このように、自然を呪われたものにしたのは人間なのです。人間は自然の支配を神から委ねられましたが(創世記第1章28節)、自然を破壊することを許されたわけではありません。
自然は人間ために作られた被造物ですが、神が良しとされて造られた物を壊してしまえば神のみ心に反するのは当たり前でしょう。
ローマの信徒への手紙第8章22節「被造物がすべて今日まで、共にうめき、共に産みの苦しみを味わっていることを、わたしたちは知っています。」の通りです。
人間は神にそむくという罪を犯したがために、生きるべき正しい道から外れ、自然に対しても「殺人者」になったのです。
どんなによい人でも、心の奥底では殺人への力が働いています。それが人間の現実なのだと思います。
ということは、善いことをして人生を生きると言うだけでは、アダムから永遠と継承されてきた罪の問題は解決しないということになります。
イエス・キリストの系図にあるようにイエス・キリストに倣って古い命から断絶して新しい命をもらう必要があるのですね。
だから聖書は古い命のままでは天国へいけない、死があるのみだと言っているのです。天国へ行くには新しい命に生きる必要があると言っているのです。
古いものが死ななければ新生はないのです。言い換えれば、死は消え去ることではなく、移り変わることだと言っているのです。
聖書にイエスの言葉としてこのような言葉があります。「体を殺しても、魂を殺すことのできない者どもを恐れるな。
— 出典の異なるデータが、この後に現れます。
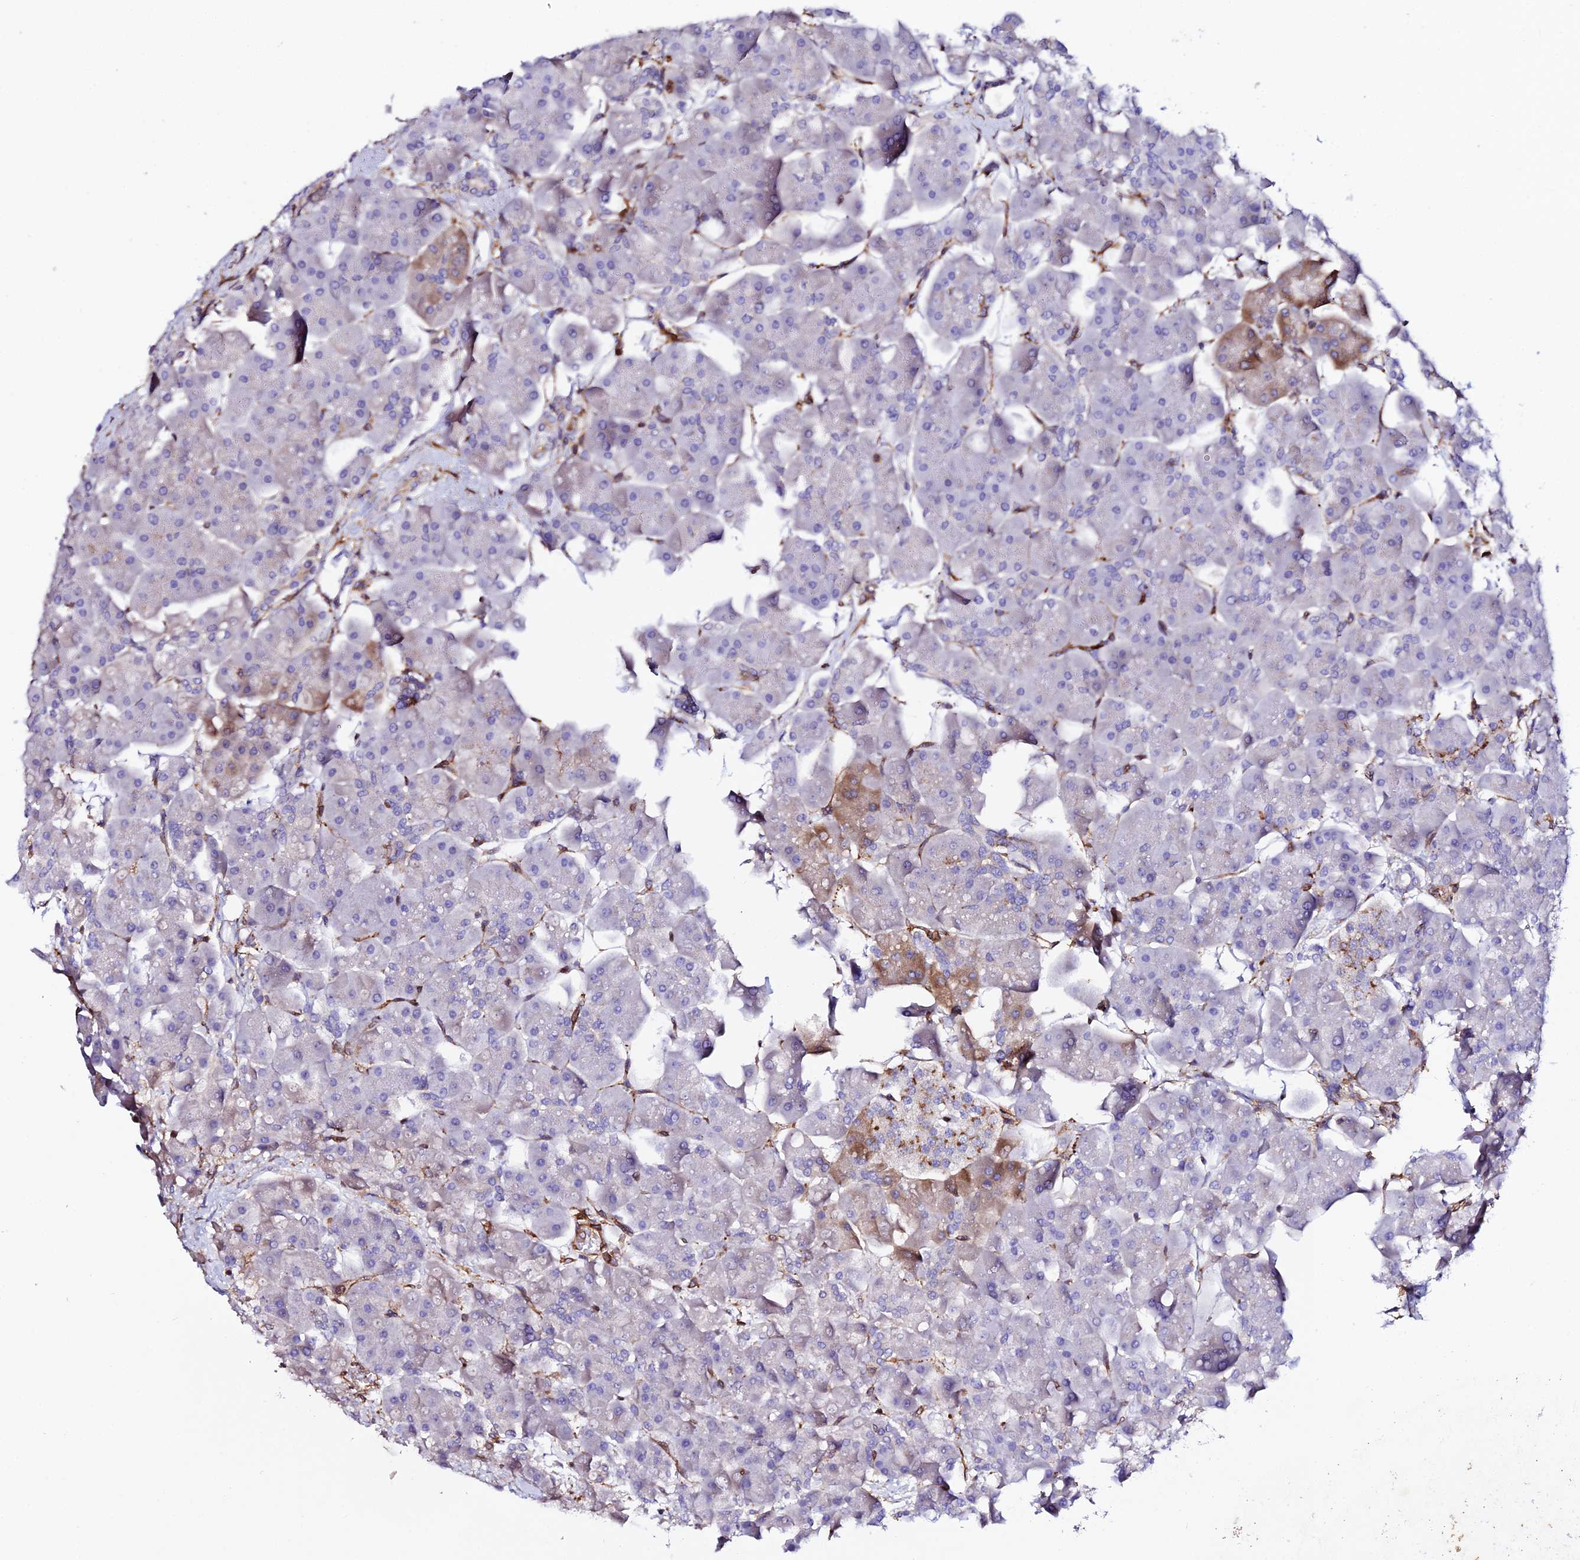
{"staining": {"intensity": "moderate", "quantity": "<25%", "location": "cytoplasmic/membranous"}, "tissue": "pancreas", "cell_type": "Exocrine glandular cells", "image_type": "normal", "snomed": [{"axis": "morphology", "description": "Normal tissue, NOS"}, {"axis": "topography", "description": "Pancreas"}], "caption": "Immunohistochemical staining of unremarkable human pancreas exhibits moderate cytoplasmic/membranous protein expression in about <25% of exocrine glandular cells.", "gene": "TRPV2", "patient": {"sex": "male", "age": 66}}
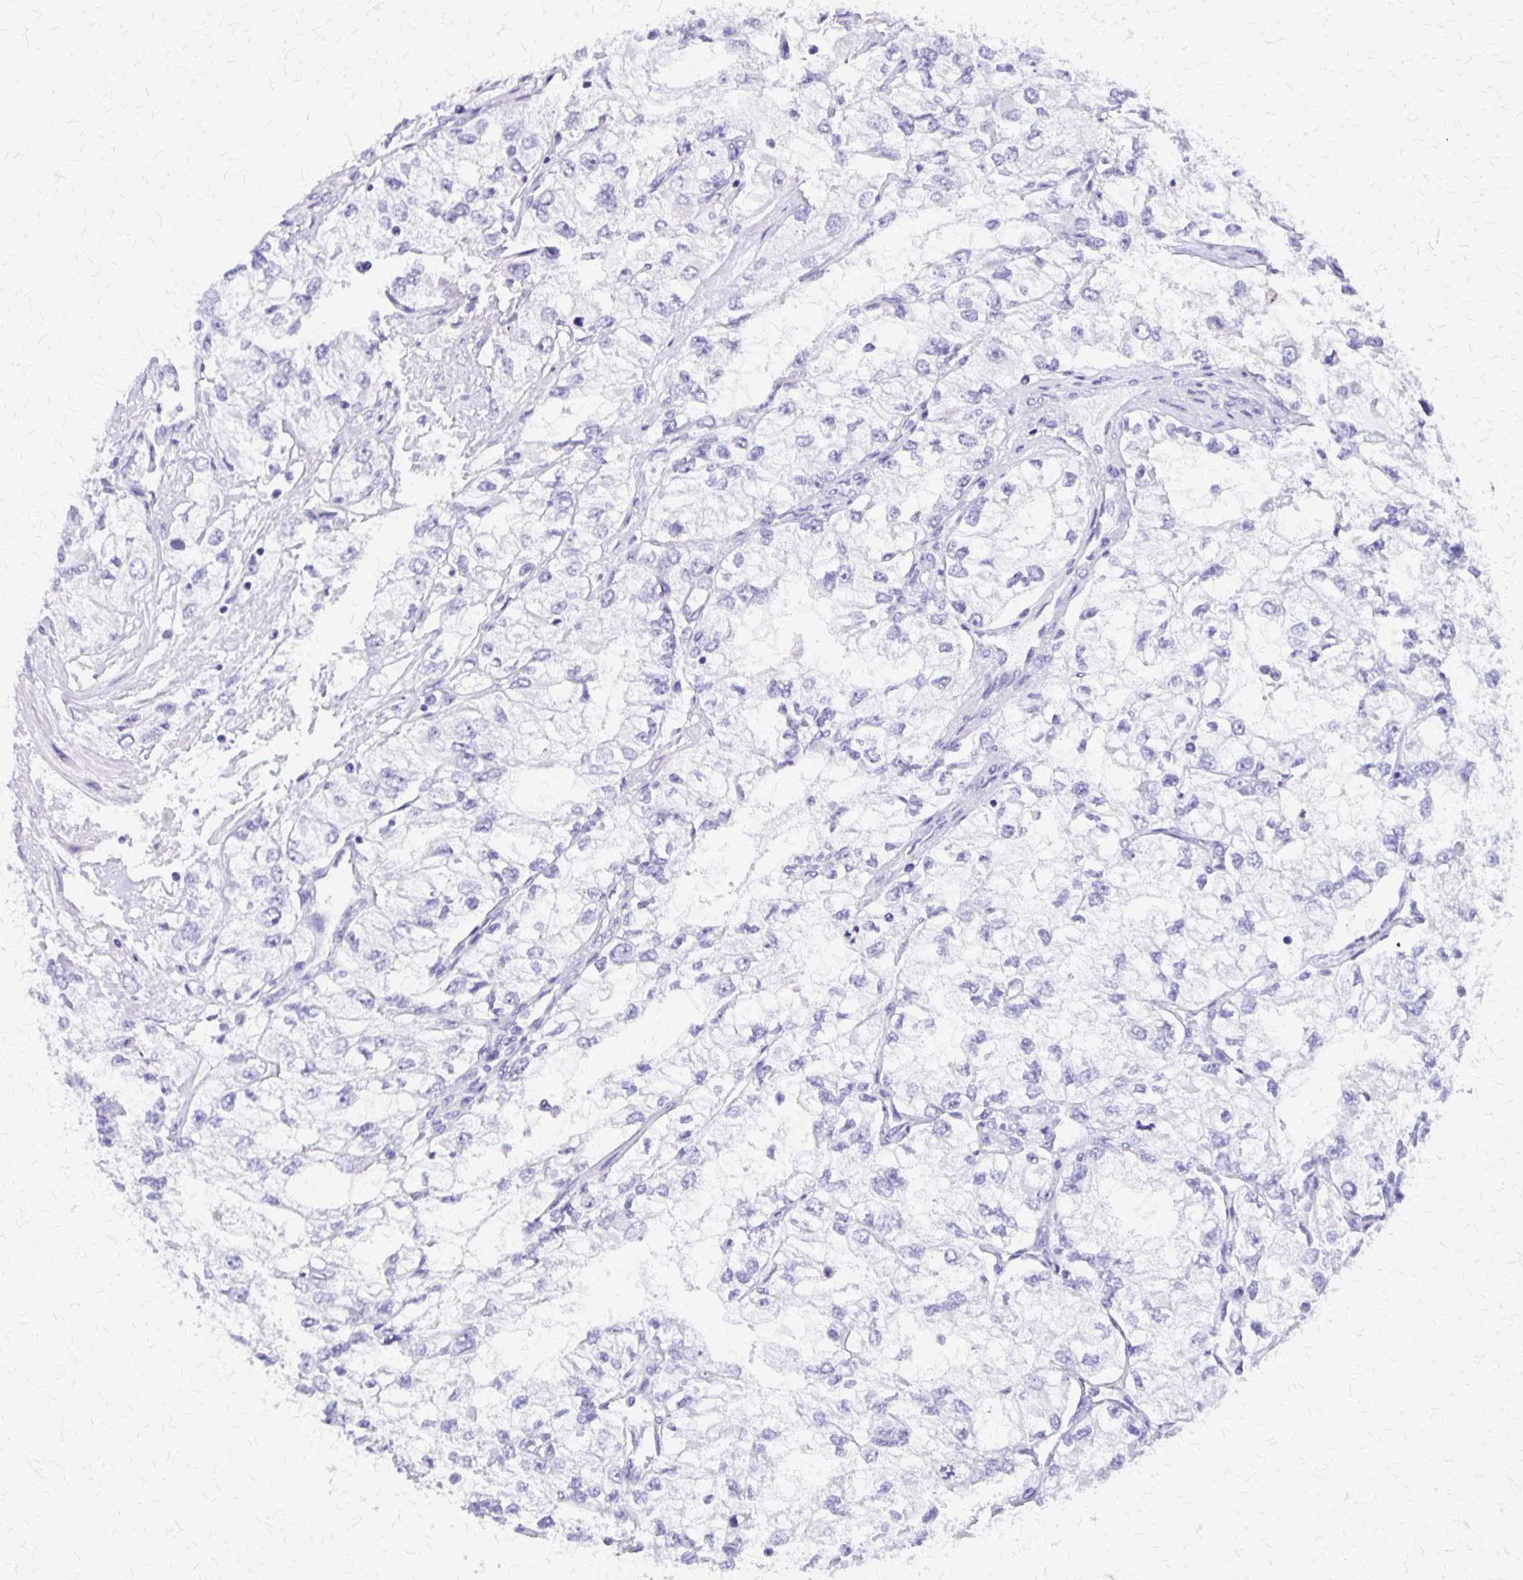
{"staining": {"intensity": "negative", "quantity": "none", "location": "none"}, "tissue": "renal cancer", "cell_type": "Tumor cells", "image_type": "cancer", "snomed": [{"axis": "morphology", "description": "Adenocarcinoma, NOS"}, {"axis": "topography", "description": "Kidney"}], "caption": "This is an immunohistochemistry micrograph of adenocarcinoma (renal). There is no staining in tumor cells.", "gene": "SLC13A2", "patient": {"sex": "female", "age": 59}}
むしろ、魂も体も地獄で滅ぼすことのできる方を恐れなさい」(マタイの福音書第10章28節)。
キリスト教のいうイエスの復活は、イエスの言葉を信じる者が、十字架で殺され、死んで復活したその死と復活に倣い新しい命をいただくこと。
それは、わたしたちの死と罪の連鎖から、つまり、すべてのものに働く死と罪の力からの究極的な解放だと思います。
このように、キリストによらなければ、死と殺しからの救いはない、というのがキリスト教のメッセージだと思います。
イエスの系図は、救い主がダビデの子孫から生まれると言う預言の成就を示そうとしていると同時に、アダム以降の罪の連鎖から救われる方法も示しているのです。聖書の一貫性ですね。すごいですね。聖書には意味のない言葉は一つもないのです。
殺人の連鎖の克服は、人間の努力では無理だと聖書は言っているのです。己の心を神に明け渡し、死と罪からの究極的な開放しか殺人の連鎖は止められない。
なお、信憑性と言う面では、イエスの系図は当時子供と女性は人間として扱われなかった男尊女卑の社会でした。
それなのに、女性を三人も登場させて、しかもその女性は遊女のふりをして義理の父と不義を働いたタマル、遊女のラハブ、男を結婚するように誘い込んだルツ、ダビデの不倫相手である異邦人であるウリヤの妻バト・シエバの四人です。
このような系図は当時のイスラエルでは論外です。強く受け入れを拒否されたでしょう。聖書は、このように聖書にとって都合の悪いことを平気で載せているのです。だからわたしは聖書を信頼するのです。